Name and place alone flickered.
There might be something in Old Steadfast's contention that one lived of old time and all time, only there came breaking in dozing and absent-mindedness! Elspeth-- He saw her standing by him, and it seemed as though she had a basket on her arm, and she looked as she had looked that day of the thunder-storm and the hour in the cave behind the veil of rain. Without warning there welled into his mind broken lines from an old tale in verse of which he was fond: "Me dreamed al this night, pardie, An elf-queen shall my leman be ... An elf-queen wil I have, I-wis, For in this world no woman is Worthy to be my mate ... Al other women I forsake And to an elf-queen I me take By dale and eke by down." Syllable and tone died.
With his hand he brushed from his eyes the vision that he knew to be nothing but a heightened memory.

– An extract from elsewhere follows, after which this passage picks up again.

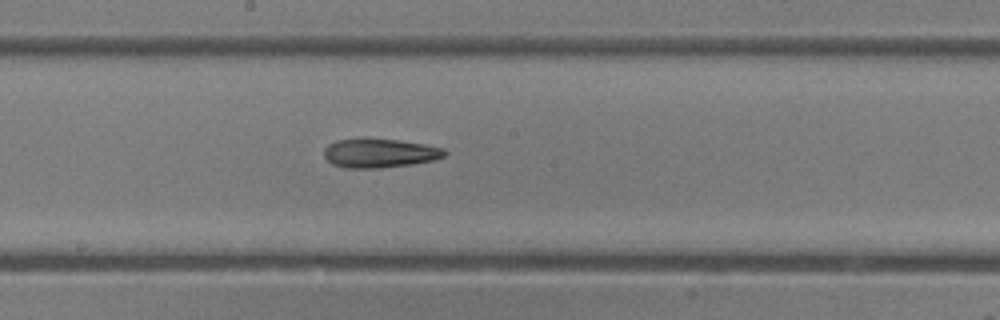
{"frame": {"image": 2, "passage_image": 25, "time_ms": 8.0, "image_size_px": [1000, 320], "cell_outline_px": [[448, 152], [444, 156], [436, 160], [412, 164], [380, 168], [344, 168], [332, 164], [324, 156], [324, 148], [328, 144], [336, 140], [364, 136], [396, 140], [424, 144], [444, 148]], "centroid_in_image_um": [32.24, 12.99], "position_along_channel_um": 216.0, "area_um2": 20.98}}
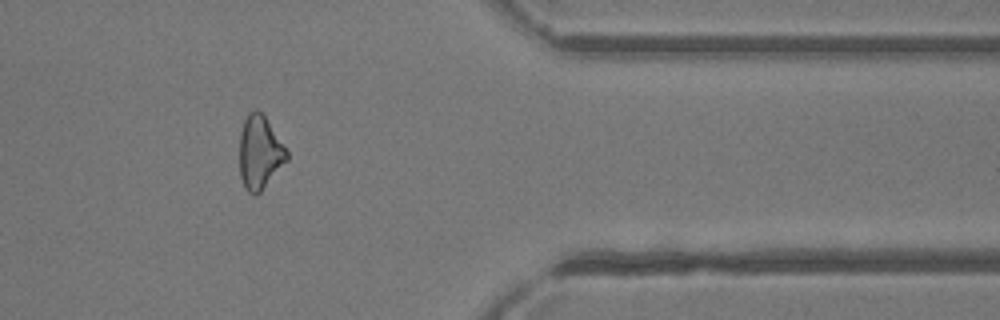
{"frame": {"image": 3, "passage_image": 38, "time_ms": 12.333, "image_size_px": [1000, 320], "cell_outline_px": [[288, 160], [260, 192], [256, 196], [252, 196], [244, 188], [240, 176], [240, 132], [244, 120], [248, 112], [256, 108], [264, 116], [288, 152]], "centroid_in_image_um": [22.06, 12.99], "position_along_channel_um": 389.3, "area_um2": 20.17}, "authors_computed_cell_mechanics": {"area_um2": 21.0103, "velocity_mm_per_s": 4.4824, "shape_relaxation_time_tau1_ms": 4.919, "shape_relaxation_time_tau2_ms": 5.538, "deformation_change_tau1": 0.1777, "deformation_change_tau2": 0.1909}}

Might, indeed, all women be one woman, one woman be all women, all forms one form, all times one time, like event fall softly, imperceptibly, upon like event until there was thickness, until there was made a form of all recurrent, contributory forms? Events, tendencies, lives-- unimaginable continuities! Repetitions and repetitions and repetitions--and no one able to leave the trodden road that ever returned upon itself--no one able to take one step from the circle into a new dimension and thence see the form below.... Ian put his hands over his eyes, shook himself, started up and stood at the window.